When Should Software be Sold Pay Per Use?
Part of defining your SaaS business is determining a pricing strategy. Two primary categories of pricing taxonomy in the SaaS space are pay per use (each time a user uses your software, you charge a well known amount. Much like buying beer at the bar) vs. fixed recurring pricing (much like paying for cable television, where you pay some periodic fee for generally unlimited access). As a SaaS ISV, when should you choose one vs the other?

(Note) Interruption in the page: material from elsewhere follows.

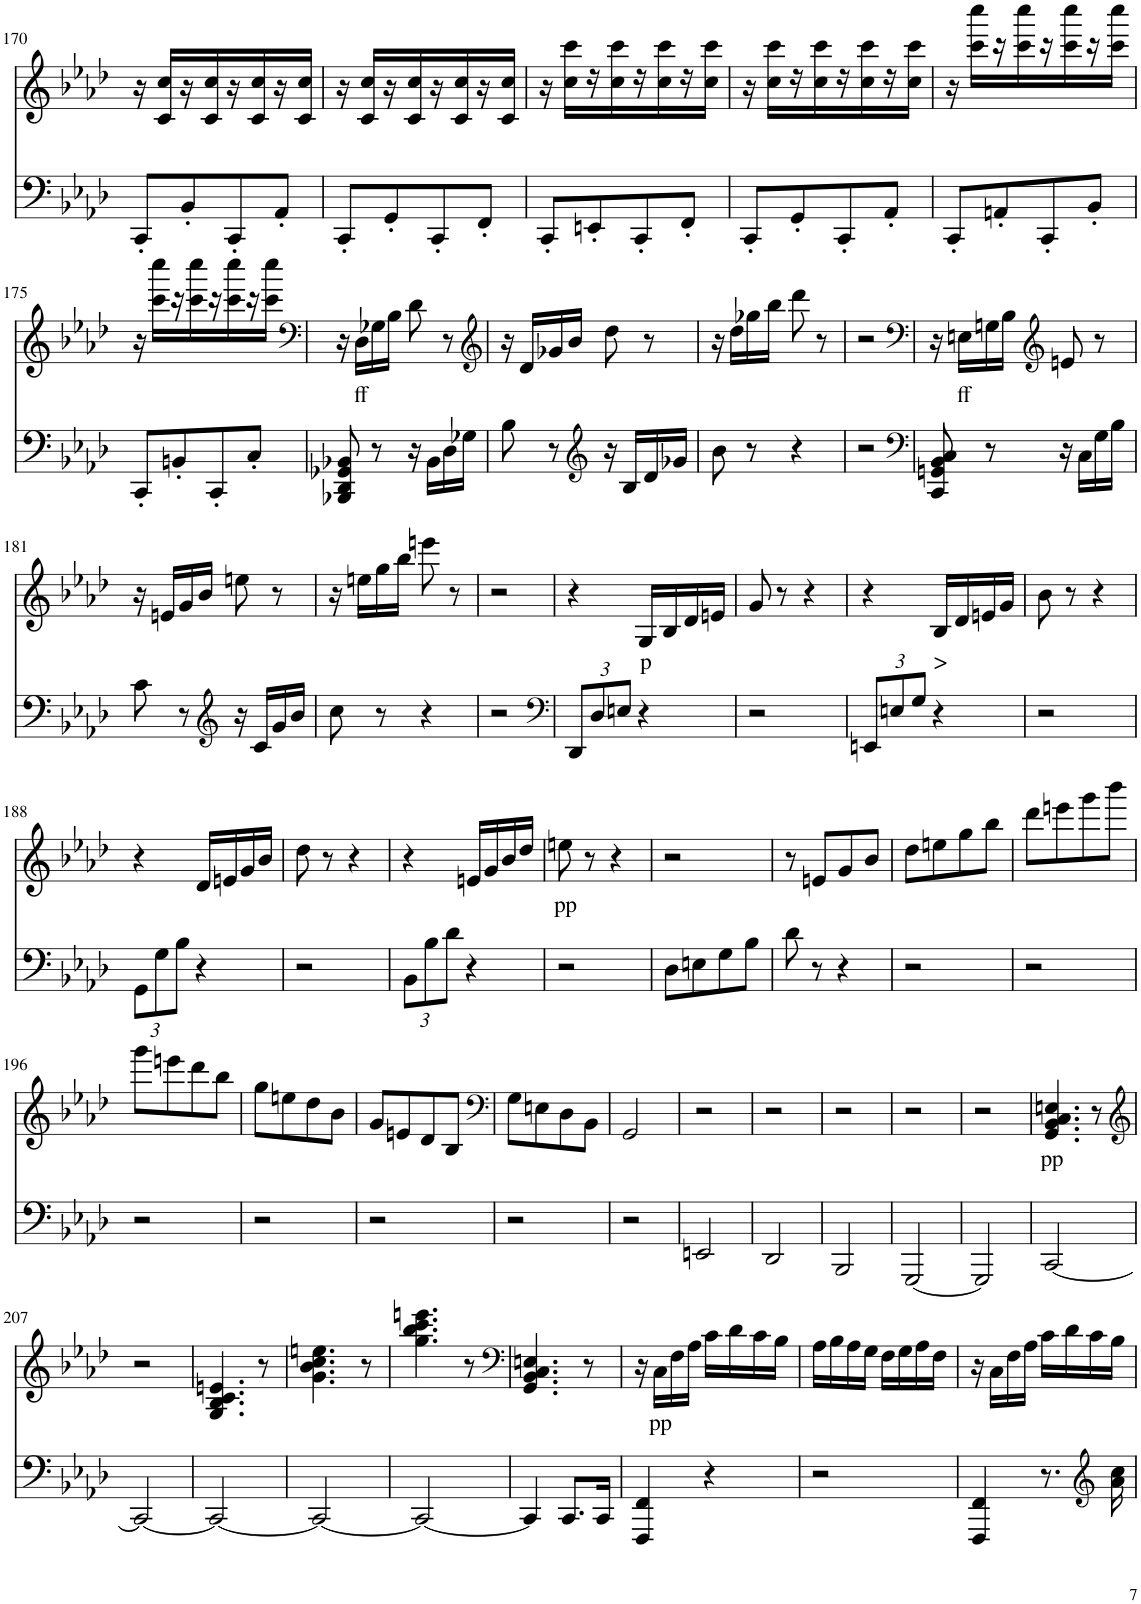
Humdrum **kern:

The decision really boils down to understanding value acquisition from the customers perspective. In order to charge on a recurring basis, you need to be able to justify your pricing with a measure of the magnitude of value acquired by your customer along with value acquisition frequency. For example, if you’ve designed a very valuable piece of software that might be used once or twice a month by your customer in their business processes, odds are they would prefer to “pay per drink” rather than a recurring fee since theoretically you should be able to charge less in an absolute sense for that one time used instead of unlimited for a given month (they would generally be willing to pay a premium as long as total cost is lower than recurring fee models). However, if your offering has frequently recurring value acquisition from your customer’s perspective, odds are they’d prefer to pay a fixed fee at some frequency knowing that the firepower is available to them when needed and that cost is fixed but value acquisition has no ceiling.
Clearly, what I’ve described is a trivial rule of thumb. If you’ve ever encountered this decision or have thought about the differences in these models, what other components should be considered? Have you ever offered a SaaS service in one model and then switched, or ended up offering both?